Viktor Orban lui-même le comprend. « L’Europe, vient-il de dire dans une interview au Point, doit être capable de se défendre par ses propres forces ». Il le dit après avoir pourfendu à longueur de colonnes le « centralisme » de l’Union européenne, après avoir appelé de ses vœux au rassemblement des deux courants de l’extrême-droite pour qu’elle puisse peser au Parlement, après avoir, en un mot, dit toute son hostilité à l’Union mais « dans le domaine de la sécurité, constate-t-il, nous devrions être plus centralisés ».

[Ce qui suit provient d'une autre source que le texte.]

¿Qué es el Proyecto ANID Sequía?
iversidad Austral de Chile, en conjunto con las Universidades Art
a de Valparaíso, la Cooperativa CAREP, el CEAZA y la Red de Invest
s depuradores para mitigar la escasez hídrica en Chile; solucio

Alors passons sur la complète contradiction qu’il y a à vouloir « décentraliser » l’Union tout en appelant au resserrement de ses rangs dans un domaine aussi décisif que celui de la Défense et ne craignons pas de reconnaitre que, là, sur ce point, Viktor Orban a raison. Il parle même d’autant plus juste qu’il propose de nous y atteler sans attendre et en commençant par constituer des industries paneuropéennes d’armement.
Il ne nous faut, en effet, plus perdre une heure puisque les chaos des autres rives de la Méditerranée ne sont pas près de retomber ; que nous en subirons toujours plus les conséquences ; que Vladimir Poutine ne renoncera pas de sitôt à couper d’Ukraine en deux avant de poursuivre sa tentative de reconstruction de l’Empire russe ; que tous les voyants rouges s’allument en Chine où Xi Jinping pourrait maintenant vouloir contourner ses difficultés intérieures en attaquant Taïwan et que Donald Trump, l’homme qui avait fait prendre d’assaut le Congrès, pourrait bien être réélu en novembre prochain.
Tout peut changer en onze mois mais tous les sondages le donnent aujourd’hui gagnant et l’on sait, car il n’en fait pas mystère, ce qu’il ferait vis-à-vis de nous, les Européens. Il arrêterait bien vite tout aide à l’Ukraine, s’entendrait avec Vladimir Poutine en prenant son parti de l’annexion du Donbass et de la Crimée et ferait tout pour décrédibiliser l’Alliance atlantique et la tuer. Son objectif serait ainsi d’éloigner Moscou de Beijing et de s’appuyer sur la Russie pour affaiblir d’un coup la Chine et l’Union européenne qu’il regarde, l’une autant que l’autre, comme des rivaux économiques à combattre.
Sans autre véritable armée que l’armée française qui ne suffirait pas à la défendre, l’Union se retrouverait en conséquence nue, sans plus de parapluie américain et sans Défense propre, alors que tout la menace à ses frontières orientale et méditerranéennes.
Il y a urgence.
Il nous faut une Défense qui ne s’affirmera pas, Viktor Orban voit juste, sans que nous ne mettions nos moyens en commun pour ne plus dépendre des fournitures d’armes américaines. Capitaux et excellence d’un savoir-faire dans toutes les armes, nous avons toutes les possibilités de créer un ou plusieurs Airbus de l’armement mais là où le Premier ministre hongrois se trompe totalement est que nous ne le ferons pas sans faire de l’Union une union politique et sans l’élargir.
Lorsque Viktor Orban refuse que l’Union ouvre ses portes à l’Ukraine et menace même d’y mettre son veto, il ne voit pas qu’en tournant le dos à ce pays agressé au cœur de l’Europe, nous briserions le moral des Ukrainiens et dirions à Vladimir Poutine que l’Ukraine lui appartient bel et bien et que ses troupes peuvent donc marcher jusqu’à nos frontières.
Viktor Orban et tous ceux qui à l’extrême-droite, à droite, au centre et à gauche, prônent sans le dire mais clairement d’abandonner l’Ukraine ne comprennent pas qu’en faisant cela nous ferions immédiatement éclater l’Union et nous mettrions dans la main les uns des Etats-Unis, les autres de Vladimir Poutine et d’autres encore de la Chine ou de la Turquie – que l’Europe, en un mot, se laisserait effacer de la carte.
On ne peut pas à la fois, M. Orban, appeler à une Défense commune et plier l’échine, le dos et le genou face à un homme qui n’aurait alors aucune raison de s’arrêter à Kiev.